▶ [Dataset]
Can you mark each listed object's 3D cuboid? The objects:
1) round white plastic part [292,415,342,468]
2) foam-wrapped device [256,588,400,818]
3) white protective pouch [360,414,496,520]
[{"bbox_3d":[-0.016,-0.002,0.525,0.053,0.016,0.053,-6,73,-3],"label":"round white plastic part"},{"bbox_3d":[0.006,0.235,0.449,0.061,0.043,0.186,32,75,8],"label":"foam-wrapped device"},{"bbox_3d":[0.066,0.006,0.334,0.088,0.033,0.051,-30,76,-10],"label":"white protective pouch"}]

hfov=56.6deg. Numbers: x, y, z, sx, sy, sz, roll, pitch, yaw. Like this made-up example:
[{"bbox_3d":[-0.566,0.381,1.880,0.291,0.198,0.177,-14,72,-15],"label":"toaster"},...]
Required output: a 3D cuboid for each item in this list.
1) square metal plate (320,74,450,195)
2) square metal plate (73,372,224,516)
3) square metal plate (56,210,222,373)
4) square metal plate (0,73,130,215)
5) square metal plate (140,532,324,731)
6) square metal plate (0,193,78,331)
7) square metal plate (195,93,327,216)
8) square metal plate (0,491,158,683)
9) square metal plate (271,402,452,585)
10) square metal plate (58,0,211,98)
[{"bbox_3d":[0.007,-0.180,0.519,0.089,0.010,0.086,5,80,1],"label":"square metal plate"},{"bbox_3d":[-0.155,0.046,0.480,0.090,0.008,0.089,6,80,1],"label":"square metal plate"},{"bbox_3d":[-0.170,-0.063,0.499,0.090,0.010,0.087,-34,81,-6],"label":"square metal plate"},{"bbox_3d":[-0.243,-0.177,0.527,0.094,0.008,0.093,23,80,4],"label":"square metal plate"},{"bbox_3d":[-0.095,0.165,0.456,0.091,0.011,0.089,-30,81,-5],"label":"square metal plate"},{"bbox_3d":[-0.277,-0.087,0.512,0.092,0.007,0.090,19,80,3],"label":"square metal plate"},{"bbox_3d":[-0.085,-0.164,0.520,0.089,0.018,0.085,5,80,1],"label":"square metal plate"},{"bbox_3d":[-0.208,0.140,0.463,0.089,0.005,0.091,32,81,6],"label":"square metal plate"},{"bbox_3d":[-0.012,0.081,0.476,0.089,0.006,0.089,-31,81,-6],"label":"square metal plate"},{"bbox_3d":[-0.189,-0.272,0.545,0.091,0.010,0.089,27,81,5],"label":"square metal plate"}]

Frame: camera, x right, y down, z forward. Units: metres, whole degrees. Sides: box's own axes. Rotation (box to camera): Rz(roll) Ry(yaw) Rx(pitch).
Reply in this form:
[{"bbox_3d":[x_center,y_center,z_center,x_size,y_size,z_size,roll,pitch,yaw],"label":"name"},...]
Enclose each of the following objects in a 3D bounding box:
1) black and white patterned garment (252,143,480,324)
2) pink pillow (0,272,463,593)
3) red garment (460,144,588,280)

▶ [What you need to do] Your reply must be one number, namely the count of lines above that hold the string "objects".

▶ [Answer] 2